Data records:
%%

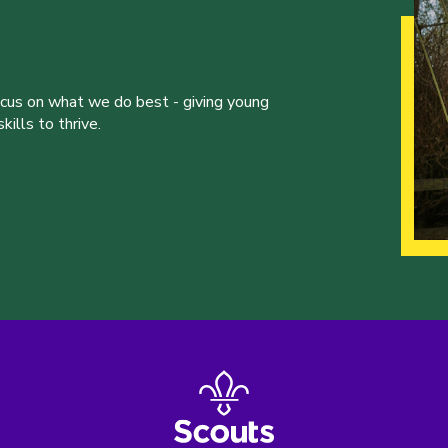
ocus on what we do best - giving young
ills to thrive.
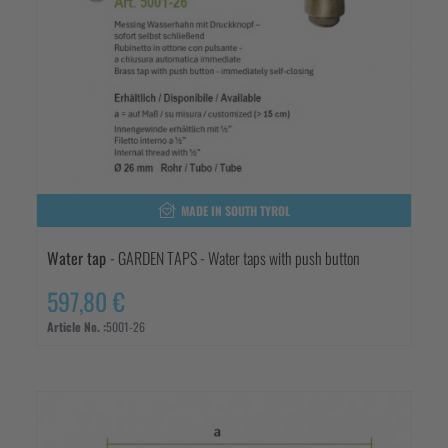
MADE IN SOUTH TYROL
Water tap
- GARDEN TAPS - Water taps with push button
597,80 €
Article No. :
5001-26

%%

Directions for this task
Write out every line of text in the material above, keeping each one unchanged. Leave the pictures out.

Output below
ocus on what we do best - giving young
ills to thrive.
MADE IN SOUTH TYROL
Water tap
- GARDEN TAPS - Water taps with push button
597,80 €
Article No. :
5001-26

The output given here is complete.